Le projet bernois mise donc sur une méthode indirecte : l’analyse des traces génétiques. En hiver, une équipe, composée de scientifiques, mais aussi de forestiers, forestières, gardes-chasses et bénévoles se rend sur le terrain. Munie de GPS, de tubes collecteurs et de fiches de relevé, elle parcourt les forêts en raquettes à la recherche de crottes et de plumes.
Collaboration étroite
Dans ce projet, la BFH-HAFL collabore avec divers partenaires. Bailleurs de fonds: Office des forêts et des dangers naturels et Inspection de la chasse du Canton de Berne, avec de petites contributions de l’Office de l’agriculture et des forêts du Canton de Lucerne. Autres partenaires : Station ornithologique suisse, Université de Zurich, Leibniz-Institut für Zoo- und Wildtierforschung Berlin.
Son travail est précisément orchestré afin de n’oublier aucune zone. « C’est trois à cinq jours après des chutes de neige que les excréments se voient le mieux », explique M. Grüter. « La neige s’est consolidée, les traces sont fraiches et bien reconnaissables ». Dès que des crottes (ou « laissées » en jargon) sont découvertes, elles sont placées dans de petits tubes, étiquetées et documentées. De retour dans la vallée, les échantillons sont immédiatement congelés.
« La neige agit également comme un congélateur. Elle protège l’ADN contenu dans les crottes. Au laboratoire, nous pouvons déterminer de quelle espèce ils proviennent, d’un grand tétras ou d’un tétras-lyre, et même de quel individu il s’agit. » L’analyse génétique fournit des informations précieuses : combien d’animaux vivent dans une région, quel est leur lien de parenté, s’il y a des échanges entre populations ou si celles-ci sont isolées les unes des autres.

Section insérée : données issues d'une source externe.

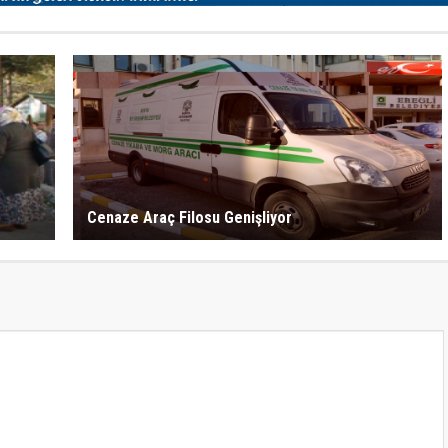
Cenaze Araç Filosu Genişliyor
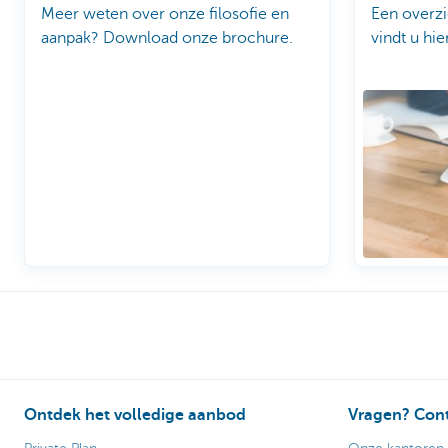
Meer weten over onze filosofie en
Een overzi
aanpak? Download onze brochure.
vindt u hier
Ontdek het volledige aanbod
Vragen? Cont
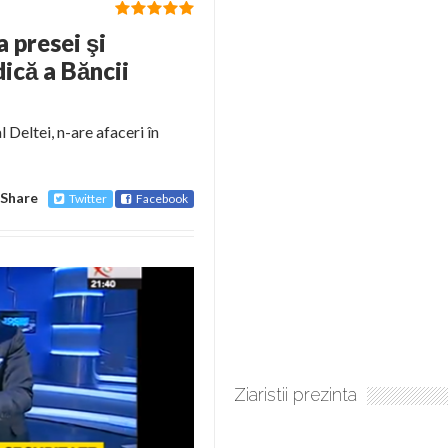
 presei şi
ică a Băncii
 Deltei, n-are afaceri în
Share
Twitter
Facebook
Ziaristii prezinta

L’un des grands défis d’un tel projet de monitoring est de ne pas perturber davantage les animaux déjà dérangés par les humains.
Entre recherche et responsabilité
« L’un des grands défis d’un tel projet de monitoring est de ne pas perturber davantage les animaux déjà dérangés par les humains », précise notre guide tout en admirant le marais environnant, qui resplendit dans la lumière automnale. Les collaborateurs et collaboratrices de terrain ne pénètrent donc qu’une fois par hiver dans les zones d’étude. La recherche est ici toujours synonyme de respect.
Car elle vise non seulement à acquérir des connaissances scientifiques, mais aussi à protéger concrètement la nature. « Nous voulons comprendre où les animaux sont encore présents, comment ils se déplacent et de quels habitats ils dépendent », ajoute M. Grüter : « c’est indispensable pour définir des mesures bien ciblées, par exemple en matière de gestion des habitats ou d’orientation du tourisme. »
On peut encore avoir la chance de tomber sur un grand tétras dans l’Oberland bernois – tout là-haut où poussent les pins et les myrtilliers. Mais son avenir est incertain. Alors que nous quittons la forêt, soudain le voilà : un grand tétras ! Michael Grüter sourit malicieusement : il a apporté un spécimen empaillé et l’a placé dans son habitat naturel. Le poitrail vert irisé de l’oiseau chatoie dans la lumière du soleil filtrant à travers les arbres. Même mort et empaillé, il n’en est pas moins imposant. Oui, cet oiseau mythique a quelque chose de majestueux. Et si un jour il n’était plus là, le monde serait un peu plus triste.